I believe we already know everything we need to know in order to succeed in every area of our lives. That's not the problem. The problem comes with the challenge of following our own good advice, our inherent wisdom.
Painfully, we usually fall down most often in the part of our lives that is most dear to us: our loved ones, our family, the ones with whom we share our lives most intimately. We've had a tough day at the office, at school or wherever we put our energy in the daylight hours. We come home exhausted, distracted and worried. Every fiber of our being has been putting it out there, helping others, fielding problems, handling unexpected emergencies and dealing with the ups and downs of the day.
Then what are we thinking when we finally head for home?
"That was a rough one -- glad that day is over!"
"I'm really running on empty."
"Can't wait to get home and unwind."
"Looking forward to talking about it to clear my mind."
We're looking for a peaceful place where we are taken care of instead of taking care of everyone and everything else. We need to be heard, touched and understood.
In the early days of being with Tim, I started a coaching business. It took off quickly and was going well. However, it took everything I had to get through the day. Being present to each client, listening fully, helping them see the way forward, making the next plan -- then goodbye, off in a rush to the next one. I loved every minute, but I ached from tiredness when I finally got home. And I was cranky. Tim finally said, "Would you talk like that to one of your clients?" Ouch!
At the same time, Tim had just started a computer direct marketing business, doing everything by himself: selling, answering the phone, fixing the machines, keeping the data tapes running and overseeing the printing. On the way home, he would fall asleep at stoplights.
Those were heady days, full of promise, but we both needed care and loving by the time we got home. Instead we took turns listening to one another talk about how exhausted we felt, what had been the challenges of the day and how glad we were that we were home at last.
And instead of providing each other with compassion, caring and kindness, we were complaining about what a bad day it had been. Rather than sympathy -- or better yet, gratitude and acknowledgment -- we were making one another's burdens heavier because now we had someone to agree with us about how bad it had been! Self-pity ruled!

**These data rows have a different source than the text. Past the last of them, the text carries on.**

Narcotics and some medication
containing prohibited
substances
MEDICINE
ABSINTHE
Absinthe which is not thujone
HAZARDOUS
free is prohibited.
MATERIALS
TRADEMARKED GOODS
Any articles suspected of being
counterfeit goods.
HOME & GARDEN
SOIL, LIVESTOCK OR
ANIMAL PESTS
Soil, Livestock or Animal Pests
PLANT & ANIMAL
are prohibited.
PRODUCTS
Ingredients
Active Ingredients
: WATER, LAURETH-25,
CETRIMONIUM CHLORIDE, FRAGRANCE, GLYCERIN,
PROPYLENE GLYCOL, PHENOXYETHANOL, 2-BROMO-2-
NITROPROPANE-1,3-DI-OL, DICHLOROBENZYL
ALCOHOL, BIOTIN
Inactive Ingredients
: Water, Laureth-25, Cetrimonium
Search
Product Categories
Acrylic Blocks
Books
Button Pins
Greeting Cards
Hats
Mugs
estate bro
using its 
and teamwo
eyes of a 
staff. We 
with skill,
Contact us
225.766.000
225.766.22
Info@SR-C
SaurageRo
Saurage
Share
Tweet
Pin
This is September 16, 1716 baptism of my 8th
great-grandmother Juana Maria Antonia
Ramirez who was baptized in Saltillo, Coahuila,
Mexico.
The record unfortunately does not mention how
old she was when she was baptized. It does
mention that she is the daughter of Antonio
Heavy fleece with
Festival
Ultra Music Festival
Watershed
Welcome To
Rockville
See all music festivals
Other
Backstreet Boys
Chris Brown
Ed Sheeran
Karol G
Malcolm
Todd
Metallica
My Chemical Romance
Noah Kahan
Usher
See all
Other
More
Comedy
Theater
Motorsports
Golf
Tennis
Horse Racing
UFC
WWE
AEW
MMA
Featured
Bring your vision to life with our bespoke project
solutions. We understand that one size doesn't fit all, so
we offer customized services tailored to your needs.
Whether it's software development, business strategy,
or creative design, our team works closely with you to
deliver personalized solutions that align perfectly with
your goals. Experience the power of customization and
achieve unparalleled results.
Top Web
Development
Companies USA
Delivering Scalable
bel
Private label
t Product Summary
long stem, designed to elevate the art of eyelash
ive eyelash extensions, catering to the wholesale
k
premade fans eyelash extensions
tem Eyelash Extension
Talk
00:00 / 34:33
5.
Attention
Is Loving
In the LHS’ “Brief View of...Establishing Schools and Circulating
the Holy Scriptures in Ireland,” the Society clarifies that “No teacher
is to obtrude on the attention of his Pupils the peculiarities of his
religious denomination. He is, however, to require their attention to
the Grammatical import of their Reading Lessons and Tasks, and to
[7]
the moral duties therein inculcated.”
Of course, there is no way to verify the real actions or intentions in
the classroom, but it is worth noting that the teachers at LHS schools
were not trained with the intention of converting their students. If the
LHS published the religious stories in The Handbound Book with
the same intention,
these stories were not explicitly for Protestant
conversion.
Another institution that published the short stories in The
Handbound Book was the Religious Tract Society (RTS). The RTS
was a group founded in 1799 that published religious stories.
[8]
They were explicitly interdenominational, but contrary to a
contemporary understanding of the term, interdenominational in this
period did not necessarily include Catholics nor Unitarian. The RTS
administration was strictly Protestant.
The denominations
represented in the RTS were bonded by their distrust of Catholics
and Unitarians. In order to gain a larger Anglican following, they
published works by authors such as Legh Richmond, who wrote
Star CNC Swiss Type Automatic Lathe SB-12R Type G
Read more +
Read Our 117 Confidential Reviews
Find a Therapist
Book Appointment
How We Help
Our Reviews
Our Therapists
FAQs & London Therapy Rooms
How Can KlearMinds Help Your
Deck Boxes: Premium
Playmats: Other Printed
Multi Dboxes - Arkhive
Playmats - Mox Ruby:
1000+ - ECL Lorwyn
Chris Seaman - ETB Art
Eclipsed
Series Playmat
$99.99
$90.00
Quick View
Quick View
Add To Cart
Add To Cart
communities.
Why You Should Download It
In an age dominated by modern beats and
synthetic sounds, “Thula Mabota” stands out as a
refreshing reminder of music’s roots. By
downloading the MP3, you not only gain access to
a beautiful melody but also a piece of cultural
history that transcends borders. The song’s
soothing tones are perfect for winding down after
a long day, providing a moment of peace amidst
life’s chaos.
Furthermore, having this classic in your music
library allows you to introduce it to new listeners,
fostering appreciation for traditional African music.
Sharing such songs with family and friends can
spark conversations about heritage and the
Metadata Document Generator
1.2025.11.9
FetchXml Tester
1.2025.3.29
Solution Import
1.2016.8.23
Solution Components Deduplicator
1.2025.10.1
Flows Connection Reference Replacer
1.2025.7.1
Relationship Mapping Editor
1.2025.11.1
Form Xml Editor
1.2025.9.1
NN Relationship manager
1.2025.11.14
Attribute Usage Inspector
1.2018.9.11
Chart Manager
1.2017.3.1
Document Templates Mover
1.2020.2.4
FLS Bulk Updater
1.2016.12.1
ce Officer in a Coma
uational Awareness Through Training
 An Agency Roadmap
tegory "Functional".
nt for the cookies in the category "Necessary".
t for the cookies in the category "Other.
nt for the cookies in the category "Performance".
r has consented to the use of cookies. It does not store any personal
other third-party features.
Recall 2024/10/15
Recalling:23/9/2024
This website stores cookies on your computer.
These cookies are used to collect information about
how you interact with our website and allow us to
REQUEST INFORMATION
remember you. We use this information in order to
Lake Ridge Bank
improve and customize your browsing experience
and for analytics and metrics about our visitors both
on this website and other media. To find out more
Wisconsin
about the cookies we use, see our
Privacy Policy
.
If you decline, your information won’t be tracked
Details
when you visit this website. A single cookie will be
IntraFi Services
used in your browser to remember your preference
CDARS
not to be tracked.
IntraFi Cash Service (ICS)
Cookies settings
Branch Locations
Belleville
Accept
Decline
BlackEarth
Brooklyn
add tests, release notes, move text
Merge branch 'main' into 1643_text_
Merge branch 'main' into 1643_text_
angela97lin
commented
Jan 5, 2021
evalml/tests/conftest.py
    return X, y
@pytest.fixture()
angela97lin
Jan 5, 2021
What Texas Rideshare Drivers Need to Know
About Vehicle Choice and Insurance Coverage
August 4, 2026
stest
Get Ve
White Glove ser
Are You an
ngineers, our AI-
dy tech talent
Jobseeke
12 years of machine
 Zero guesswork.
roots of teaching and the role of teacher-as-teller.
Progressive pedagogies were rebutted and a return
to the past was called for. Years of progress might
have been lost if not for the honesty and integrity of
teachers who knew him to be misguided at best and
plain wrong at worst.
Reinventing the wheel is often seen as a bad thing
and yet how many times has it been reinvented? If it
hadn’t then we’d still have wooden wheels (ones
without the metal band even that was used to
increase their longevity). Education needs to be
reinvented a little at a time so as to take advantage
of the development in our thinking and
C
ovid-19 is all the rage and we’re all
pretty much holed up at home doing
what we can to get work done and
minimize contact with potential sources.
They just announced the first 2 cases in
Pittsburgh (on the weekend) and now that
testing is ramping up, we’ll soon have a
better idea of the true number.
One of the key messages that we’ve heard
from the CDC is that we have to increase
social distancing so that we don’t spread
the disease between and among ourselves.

After several more impossibly busy months, we woke up to what we were doing and decided to transform the situation. Tim came up with the brilliant maxim: "The front door is not the finish line!" We saw more clearly that we were leaving everything on the playing field -- perhaps a good thing when it comes to being successful -- but forgetting that the game is not over when we come home. Our major focus had been giving everything we had to our new businesses.
It's understandable, but it's not right, is it? As John Lennon wrote in his song "Beautiful Boy," "Life is what happens to you when you're busy making other plans!"
We were living as if there was a difference between what happened outside our front door and inside, and it was making us feel worse, not better. What gave us the courage and determination to change our behavior was letting go of the paradigm that we had nothing left to give. That it wasn't fair that we couldn't just let out a deep sigh and collapse into a chair at the end of the day. Nope, not fair at all, but as some wise person once said, "Life isn't fair."
What made it possible to make this shift was not sacrifice for the greater good ("I don't want to, but it's the right thing to do"), but knowing that we wanted to give our best here, more than anywhere. Filling one another's wells, so to speak, was much more rewarding and energizing than dumping the disappointments of our days.
What does it look like to practice the philosophy of "the front door is not the finish line"?
Above all, dissolve the stories about how difficult life is for you, and how you deserve better than you're getting. In one of my favorite little books, "A Short Guide to a Happy Life," Anna Quindlen shared, "I learned to love the journey, not the destination. I learned that life is not a dress rehearsal, and that today is the only guarantee you get."